I’m fantastically lucky. Basal Cell Carcinoma (BCC) aren’t dangerous though they can be destructive. I got this one lasered a few years ago but it recurred until I could ignore it no longer. I’ve been pretty sun smart over the years but I was a wilful child and it doesn’t take much in Australia. I have also been to the funeral of a good friend with young children this past year so, on the whole, I feel grateful for small mercies.
When I felt occasionally low after surgery this week, I considered how lucky I am to have access to the public healthcare system that detected it and the private health insurance system that allowed my choice of practitioner. I was originally referred to a plastic surgeon for the work but I was able to seek a second opinion when I left that appointment feeling uncomfortable about the approach.
I ended up at the Sydney Skin Hospital under Dr Simon Lee, having Moh’s surgery under (strong) local anaesthetic. Moh’s is a type of day surgery where the surgeon makes smaller, incremental cuts at the site, leaving the wound open until pathology can establish they have excised all cancerous tissue. I needed four cuts and it took several hours. The hole ended up being at least 16mm x 12mm and I have a fascinating photo of it. But you don’t need that appearing in your newsfeed!
I am grateful for the science behind Moh’s surgery. It means the hole in my face is a great deal smaller than it otherwise would have been. I was able to have a ‘primary’ closure rather than a Harry Potter scar (although I had plans for making the most of that if it came to it). I am grateful for my husband who cared for me. I’m also grateful for the space, created by my practice, that allowed me to manage my emotional and psychological reactions as well as physiological ones.
“No Yoga this week. Nothing upside down.” It was as if the nurse could read my mind. I have just finished the first 30 Days of Spring Home Yoga Practice Program and have a bit of re-recording to do but it can wait. I have other work to focus on and it’s a good test for adapting my practice as I so often counsel others.

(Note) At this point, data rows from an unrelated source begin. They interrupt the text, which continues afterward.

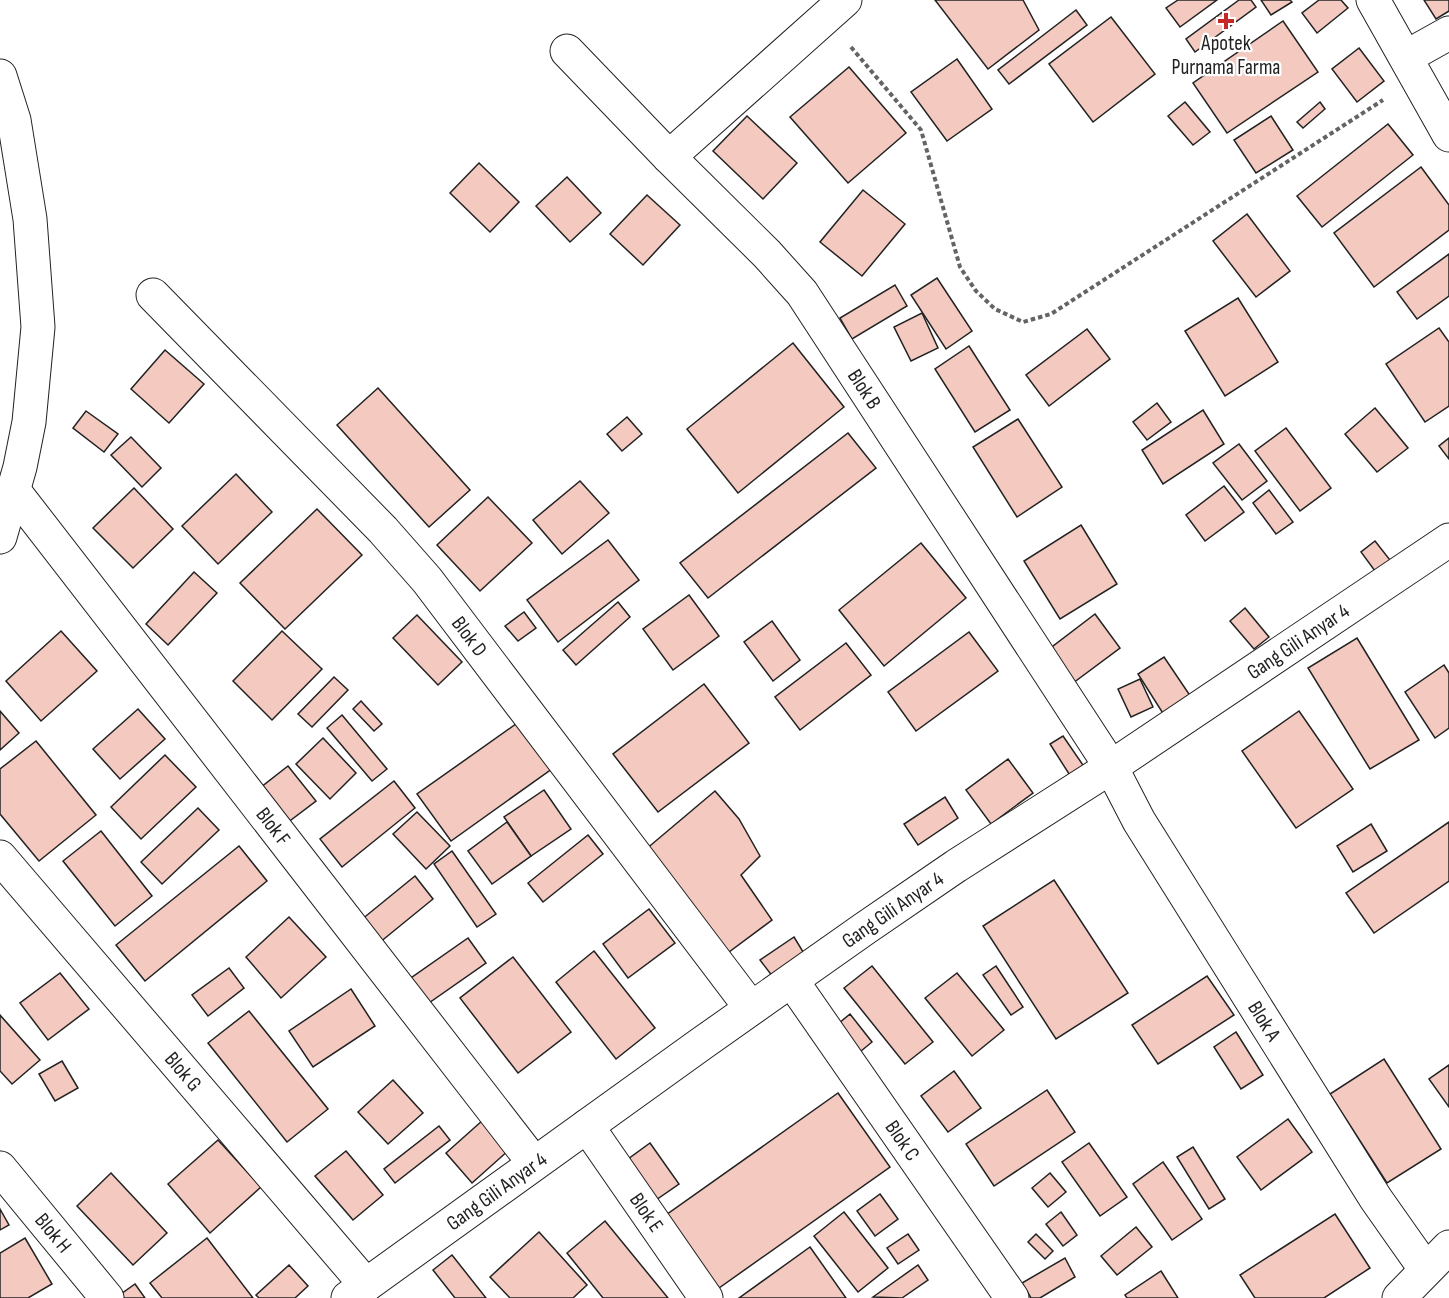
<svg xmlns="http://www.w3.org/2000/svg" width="1449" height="1298" font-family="'Sofia Sans Condensed',sans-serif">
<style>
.building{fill:#f3c9c0;stroke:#222;stroke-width:1.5}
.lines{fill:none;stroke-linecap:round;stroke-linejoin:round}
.minor-casing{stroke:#222;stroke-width:35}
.major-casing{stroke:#222;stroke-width:35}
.path{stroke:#646464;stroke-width:4;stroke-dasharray:4.5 3;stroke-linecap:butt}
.minor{stroke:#fff;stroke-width:33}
.major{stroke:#fff;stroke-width:33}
.poi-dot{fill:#c62828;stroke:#fff;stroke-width:2}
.labels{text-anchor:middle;stroke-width:4.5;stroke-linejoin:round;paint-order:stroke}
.poi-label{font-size:21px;fill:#222;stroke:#fff}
.street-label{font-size:21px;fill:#222;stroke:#fff}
</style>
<rect width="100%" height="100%" fill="#fff"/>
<!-- building -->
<g class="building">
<polygon points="935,0 1023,0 1039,30 988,69"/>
<polygon points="1178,0 1217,0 1180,27 1166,8"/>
<polygon points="1239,0 1251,0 1256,7 1195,52 1186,39"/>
<polygon points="1261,0 1290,0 1292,2 1271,15"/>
<polygon points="1319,0 1341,0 1348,8 1317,33 1302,13"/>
<polygon points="1424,0 1449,0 1449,11 1436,19"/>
<polygon points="1076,10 1087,25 1009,84 998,70"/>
<polygon points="1111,17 1155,74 1093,122 1049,64"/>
<polygon points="1283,21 1318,72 1227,133 1193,83"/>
<polygon points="1359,48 1384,81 1357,102 1332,69"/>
<polygon points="957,59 992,109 947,141 911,92"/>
<polygon points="849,67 906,133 848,183 790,117"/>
<polygon points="1185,102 1210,132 1193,145 1168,116"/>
<polygon points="1320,102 1325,109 1303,128 1297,122"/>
<polygon points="747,116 797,163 763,199 713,151"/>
<polygon points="1271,116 1293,150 1256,173 1234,140"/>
<polygon points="1388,124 1413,155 1322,227 1297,196"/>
<polygon points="479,163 519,202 490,232 450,193"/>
<polygon points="1421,167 1449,205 1449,230 1374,287 1334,233"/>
<polygon points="567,177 601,213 570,242 536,206"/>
<polygon points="863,190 905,224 862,276 820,242"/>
<polygon points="647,195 680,225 643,265 610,234"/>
<polygon points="1247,214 1290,271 1256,297 1213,241"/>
<polygon points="1449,254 1449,296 1417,319 1397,292"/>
<polygon points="937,278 972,331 946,349 911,295"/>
<polygon points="895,285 907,306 852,339 840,318"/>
<polygon points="1238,298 1278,362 1225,396 1185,331"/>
<polygon points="922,313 938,348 911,361 894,327"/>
<polygon points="1439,328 1449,342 1449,406 1425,422 1386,364"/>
<polygon points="1087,329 1110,359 1049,406 1026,375"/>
<polygon points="793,343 844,407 738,493 687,429"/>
<polygon points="969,346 1010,410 975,432 935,369"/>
<polygon points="165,350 204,384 169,423 131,389"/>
<polygon points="378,388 470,490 429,527 337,425"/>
<polygon points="1157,403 1171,422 1147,440 1133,422"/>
<polygon points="1375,408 1408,448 1377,472 1345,434"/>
<polygon points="1203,410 1224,444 1163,484 1142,450"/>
<polygon points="86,411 118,434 104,452 73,428"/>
<polygon points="627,417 642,434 622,451 607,434"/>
<polygon points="1018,419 1062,487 1017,517 973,447"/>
<polygon points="1286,428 1331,488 1300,511 1255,451"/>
<polygon points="848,433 876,468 708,598 680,563"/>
<polygon points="131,437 161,468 142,487 111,455"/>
<polygon points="1449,438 1449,459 1439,446"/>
<polygon points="1239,444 1267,481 1242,500 1213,463"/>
<polygon points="236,474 272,512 218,564 182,526"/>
<polygon points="580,481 609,513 562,554 533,520"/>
<polygon points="1224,486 1244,512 1205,541 1186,515"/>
<polygon points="134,488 173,529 133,568 93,528"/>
<polygon points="1269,490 1293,522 1276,534 1253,503"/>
<polygon points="488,497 532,543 480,591 437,545"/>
<polygon points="317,509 362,555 285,629 240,583"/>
<polygon points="1081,525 1117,584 1060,619 1024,561"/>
<polygon points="608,540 639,580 558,642 527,600"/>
<polygon points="1375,541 1390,560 1375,571 1361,552"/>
<polygon points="921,543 966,598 884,666 839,610"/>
<polygon points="194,572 217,593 168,645 146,624"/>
<polygon points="689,595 719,636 673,670 643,629"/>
<polygon points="618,602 630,617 576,665 563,650"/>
<polygon points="1245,608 1269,637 1254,649 1230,621"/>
<polygon points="524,612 536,628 518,641 505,626"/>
<polygon points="1095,614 1120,648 1069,686 1044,653"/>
<polygon points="417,615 462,662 438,685 393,638"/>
<polygon points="772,621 800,660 773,681 744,642"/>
<polygon points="61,631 97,671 41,721 6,681"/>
<polygon points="282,631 322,669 272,720 233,681"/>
<polygon points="969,632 998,671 916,731 888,692"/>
<polygon points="1357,638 1419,740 1370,769 1308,668"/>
<polygon points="846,643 871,675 800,730 775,697"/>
<polygon points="1164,657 1191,697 1164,715 1138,674"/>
<polygon points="1444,665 1449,673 1449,728 1435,738 1405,692"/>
<polygon points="334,677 348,690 312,727 298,714"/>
<polygon points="1140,679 1153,707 1131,717 1118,689"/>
<polygon points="704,684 749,743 658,812 613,754"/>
<polygon points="361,701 382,724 374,731 353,709"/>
<polygon points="138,709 165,739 120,779 93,749"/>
<polygon points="0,711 19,733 0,750"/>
<polygon points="1299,711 1353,789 1296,828 1242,751"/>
<polygon points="342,715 387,769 372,781 327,728"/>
<polygon points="523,719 556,766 451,841 417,794"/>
<polygon points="1063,736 1085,768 1071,777 1050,744"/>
<polygon points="323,738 356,773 330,799 296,764"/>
<polygon points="36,741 96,815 39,861 0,814 0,769"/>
<polygon points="165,755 196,787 141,839 111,807"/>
<polygon points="1008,759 1033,793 991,824 966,790"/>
<polygon points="288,766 316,801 287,823 260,788"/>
<polygon points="394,781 415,808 342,867 320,839"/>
<polygon points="544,790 571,829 531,856 504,817"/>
<polygon points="715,791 739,819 760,856 741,875 772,920 725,955 645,850"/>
<polygon points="945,797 958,818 918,845 904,824"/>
<polygon points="198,808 219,830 162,884 141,862"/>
<polygon points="417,812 450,846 426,869 393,834"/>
<polygon points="507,822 531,856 492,884 468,851"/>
<polygon points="1449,822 1449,881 1374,933 1346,893"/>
<polygon points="1371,824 1387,851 1353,872 1337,846"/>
<polygon points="101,831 152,896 115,926 63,861"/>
<polygon points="588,835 603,854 543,902 528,883"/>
<polygon points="239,846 267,881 145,981 116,945"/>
<polygon points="452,851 496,914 477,927 434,864"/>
<polygon points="415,876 433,899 379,943 361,920"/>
<polygon points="1054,880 1128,993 1056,1039 983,926"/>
<polygon points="649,909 675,943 628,978 603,944"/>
<polygon points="289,917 326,957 281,998 246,957"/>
<polygon points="794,937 805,955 773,977 760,960"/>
<polygon points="468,938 486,963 426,1005 408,980"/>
<polygon points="594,951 655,1028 616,1059 556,982"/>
<polygon points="513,957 571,1032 518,1073 460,998"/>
<polygon points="872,966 933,1042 905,1064 844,988"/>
<polygon points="996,966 1023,1007 1011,1015 983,975"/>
<polygon points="229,968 244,988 208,1016 192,995"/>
<polygon points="60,973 89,1009 48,1040 20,1003"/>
<polygon points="957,973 1004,1030 972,1056 925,998"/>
<polygon points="1207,976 1234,1015 1158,1064 1132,1025"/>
<polygon points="351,989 375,1026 313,1067 289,1031"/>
<polygon points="249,1011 328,1109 287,1142 208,1043"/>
<polygon points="850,1014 872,1042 855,1056 833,1028"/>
<polygon points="0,1015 40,1060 12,1084 0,1071"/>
<polygon points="1236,1032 1263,1075 1241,1089 1214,1047"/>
<polygon points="1384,1059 1441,1149 1387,1183 1330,1094"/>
<polygon points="62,1061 78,1088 55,1101 39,1074"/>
<polygon points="1449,1065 1449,1107 1429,1079"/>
<polygon points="954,1071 981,1108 948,1132 921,1096"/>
<polygon points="393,1080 423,1113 388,1144 358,1112"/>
<polygon points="1047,1090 1075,1132 994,1186 966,1144"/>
<polygon points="838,1093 890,1167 719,1288 666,1215"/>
<polygon points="1288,1119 1312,1152 1261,1190 1237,1157"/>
<polygon points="483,1120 509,1150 472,1183 446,1153"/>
<polygon points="439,1126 450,1140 395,1183 384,1169"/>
<polygon points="218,1140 261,1187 210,1233 168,1184"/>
<polygon points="650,1143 679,1184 653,1202 624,1162"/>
<polygon points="1089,1143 1127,1197 1100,1216 1062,1162"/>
<polygon points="1193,1147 1225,1199 1209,1209 1177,1157"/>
<polygon points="346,1151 383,1195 353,1220 315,1176"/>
<polygon points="1163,1162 1202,1219 1172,1240 1133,1184"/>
<polygon points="111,1173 167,1233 133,1265 77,1206"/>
<polygon points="1050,1173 1066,1192 1048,1207 1032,1188"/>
<polygon points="880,1194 898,1219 875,1236 857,1211"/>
<polygon points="0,1209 9,1225 0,1230"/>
<polygon points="844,1212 888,1268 858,1292 814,1236"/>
<polygon points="1061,1212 1077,1235 1063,1246 1046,1224"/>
<polygon points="1335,1214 1370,1268 1324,1298 1255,1298 1240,1275"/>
<polygon points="605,1221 668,1298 603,1298 567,1253"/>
<polygon points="1136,1227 1152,1247 1117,1275 1101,1256"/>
<polygon points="539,1232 587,1285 573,1298 510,1298 490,1277"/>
<polygon points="908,1234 919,1250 898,1264 887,1248"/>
<polygon points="1036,1234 1053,1251 1045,1259 1028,1242"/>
<polygon points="25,1238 52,1284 28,1298 0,1298 0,1253"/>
<polygon points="207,1238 253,1298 162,1298 150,1283"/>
<polygon points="810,1247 846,1298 739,1298"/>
<polygon points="452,1255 486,1298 455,1298 433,1270"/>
<polygon points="1065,1258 1075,1277 1040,1298 1031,1298 1022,1283"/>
<polygon points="289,1265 308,1286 295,1298 259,1298 256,1295"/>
<polygon points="918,1265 928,1280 902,1298 873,1297"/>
<polygon points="1161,1271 1178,1298 1127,1298 1125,1295"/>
<polygon points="135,1284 145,1298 124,1298 121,1294"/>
</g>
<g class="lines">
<defs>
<g id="minor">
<path id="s1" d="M567,51L669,157L767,254L802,293L1111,767L1139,821L1376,1199L1426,1270"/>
<polyline points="1406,57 1449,33"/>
<polyline points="0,76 14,120 30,219 38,327 29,422 20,467 0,537"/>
<polyline points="669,157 845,0"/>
<path id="s2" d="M153,295L383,530L427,580L751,1008"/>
<path id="s3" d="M14,491L534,1163"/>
<path id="s4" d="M0,857L366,1285"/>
<path id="s5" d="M792,981L1012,1298"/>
<path id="s6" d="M587,1126L706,1298"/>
<path id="s7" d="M0,1168L107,1298"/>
<path id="s8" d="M348,1298L701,1044L864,929L956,866L1111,767L1449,540"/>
<polyline points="1399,1298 1449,1247"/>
</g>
<polyline id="major" points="1373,0 1449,135"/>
</defs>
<!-- minor casing -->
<use href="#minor" class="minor-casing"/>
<!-- major casing -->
<use href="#major" class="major-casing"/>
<!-- path -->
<polyline class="path" points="851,47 921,130 960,267 976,291 995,309 1023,322 1051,314 1383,100"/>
<!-- minor -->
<use href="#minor" class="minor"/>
<!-- major -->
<use href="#major" class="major"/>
</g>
<!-- markers -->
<path class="poi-dot" d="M1223 12h6v6h6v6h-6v6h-6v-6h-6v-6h6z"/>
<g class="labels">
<!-- poi labels -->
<g class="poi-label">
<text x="1226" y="50">Apotek<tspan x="1226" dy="24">Purnama Farma</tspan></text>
</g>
<!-- street labels -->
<g class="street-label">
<text dy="7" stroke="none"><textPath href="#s1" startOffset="452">Blok B</textPath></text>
<text dy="7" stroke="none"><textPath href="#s2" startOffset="466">Blok D</textPath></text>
<text dy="7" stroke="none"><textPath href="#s8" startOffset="1155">Gang Gili Anyar 4</textPath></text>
<text dy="7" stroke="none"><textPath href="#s3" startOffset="424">Blok F</textPath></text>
<text dy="7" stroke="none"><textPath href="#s8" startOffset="669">Gang Gili Anyar 4</textPath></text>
<text dy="7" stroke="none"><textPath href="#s1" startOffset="1200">Blok A</textPath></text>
<text dy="7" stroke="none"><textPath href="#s4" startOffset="282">Blok G</textPath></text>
<text dy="7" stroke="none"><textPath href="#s5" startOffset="194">Blok C</textPath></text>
<text dy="7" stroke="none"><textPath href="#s8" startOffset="183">Gang Gili Anyar 4</textPath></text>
<text dy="7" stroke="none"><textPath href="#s6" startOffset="105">Blok E</textPath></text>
<text dy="7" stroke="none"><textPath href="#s7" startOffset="84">Blok H</textPath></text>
</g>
</g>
</svg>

I turned 45 in July and it feels great. There are a few aspects of health that need more attention but nothing serious. There’s the irony of having skin cancer and low Vitamin D levels which amuses me no end. My breasts apparently need some looking after (!) and I have had two miscarriages this past year. I’m getting some flecks of grey that I’m perversely enjoying, and overall I believe that we are ‘beautiful at every age’. It’s all, really, ok and I hope this discussion helps others in some way. I think we are more than the physical hence, I will continue my lifelong fascination with integrative, energetic systems of health and personal development such as Yoga.